Abbiamo dato quel che siamo riusciti a raccogliere ma Luigi non è più tornato. Io li ho perdonati quasi subito, pubblicamente, anche perché nutrivo la speranza che servisse a far tornare Luigi. Dopo, con la grazia di Dio, ho continuato a mantenere questo atteggiamento. Perdonare non è facile perché comporta un impegno continuo. Non basta dire “perdono” e poi fare quel che ci pare. La vita deve testimoniare quella decisione. Ho cominciato allora a dedicarmi al volontariato. Se me li presentassero li abbraccerei, per dirgli che non li ho perdonati per scherzo. Prego sempre per loro, perché si ravvedano e lascino una strada che porta tanto dolore, anche a tante mamme di rapitori. Una volta in ospedale mi avvicinai a una donna che soffriva molto per un tumore, per consolarla. Lei sapeva chi ero e appena le fui accanto mi prese la mano e me la baciò. “Perché fa questo?” le chiesi imbarazzata. “Perché lei ha sofferto molto a causa di quelli che agiscono come mio figlio, che è un bandito. Io le chiedo perdono al posto di mio figlio e di quelli come lui. Per la loro conversione, offro tutto quello che sto patendo”: è la testimonianza di perdono data da Maria Daga al convegno pellegrinaggio dell’Azione Cattolica di Oristano a Nostra Signora di Bonacatu nell’anno 2000.

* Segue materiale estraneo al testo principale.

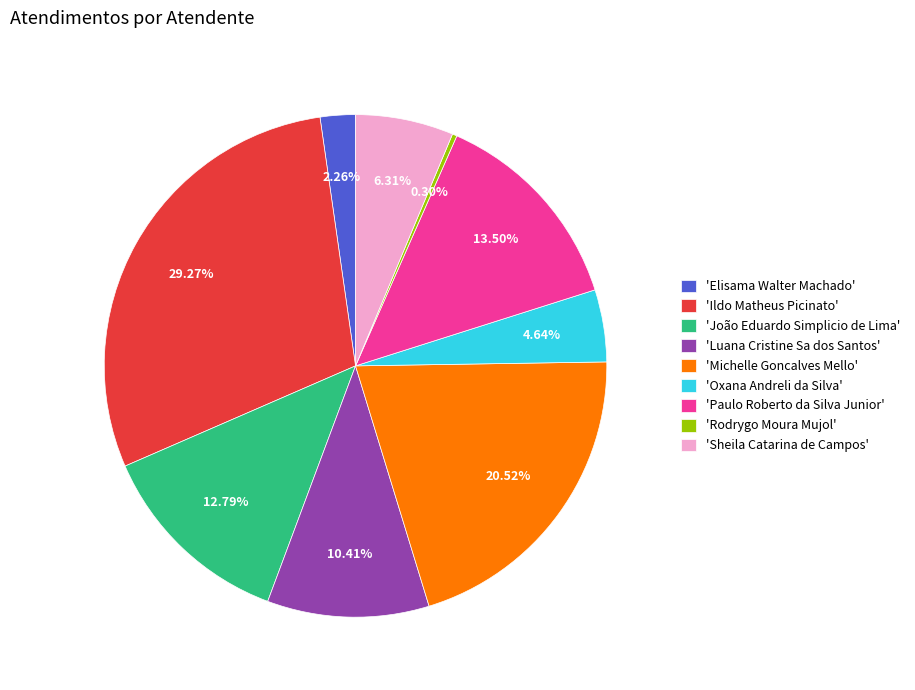

How many segments does this pie chart have?

9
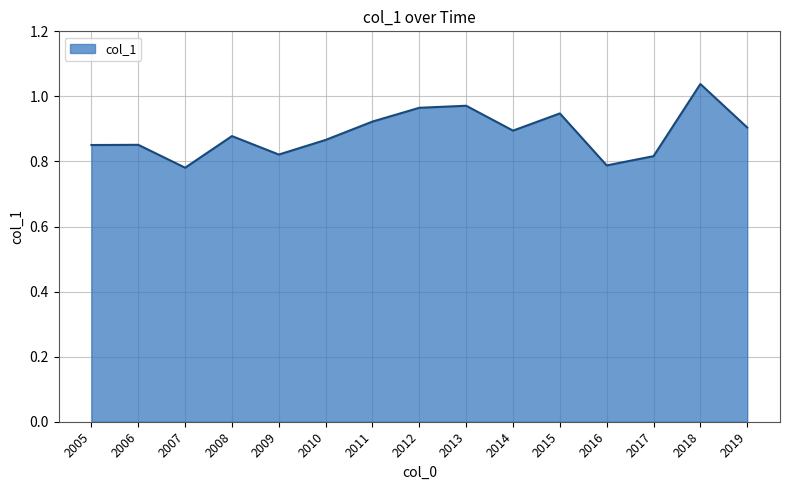

Which has a higher value, 2008 or 2011?

2011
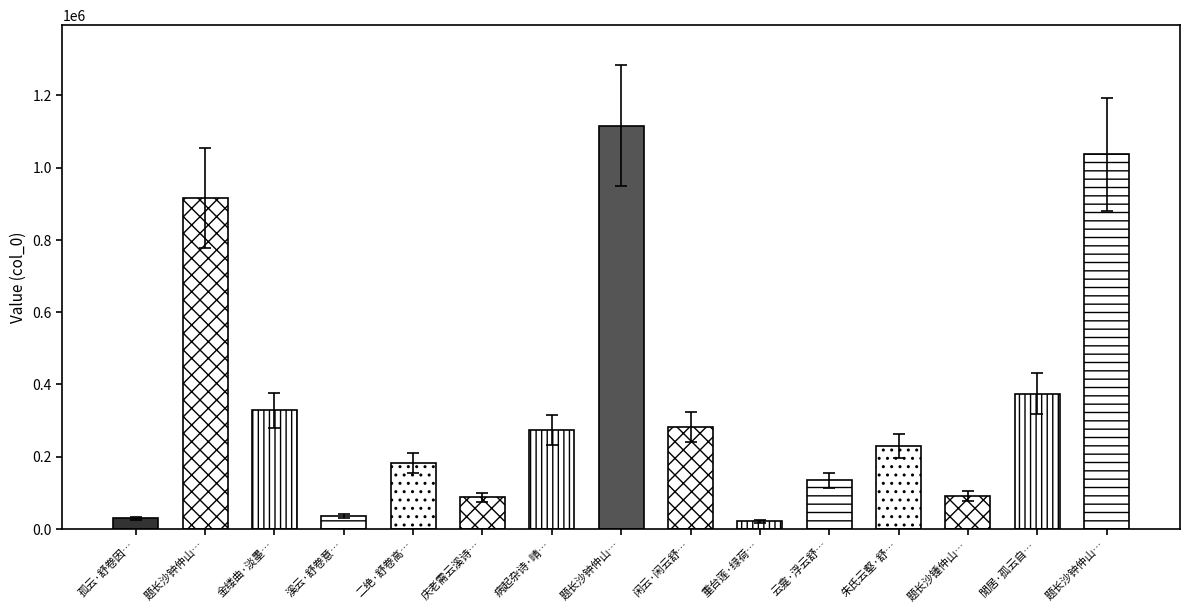

Does the chart contain stacked bars?

No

Il figlio Luigi era stato rapito il 17 agosto del 1974. Alla famiglia, che commerciava in mobili e attrezzi agricoli, era stato chiesto un riscatto di mezzo miliardo.
Ho preso le parole di Maria Daga da un servizio di Renzo Giacomelli pubblicato da Famiglia cristiana 33/2000 alle pp. 54s con il titolo Coltivare il perdono, quello vero.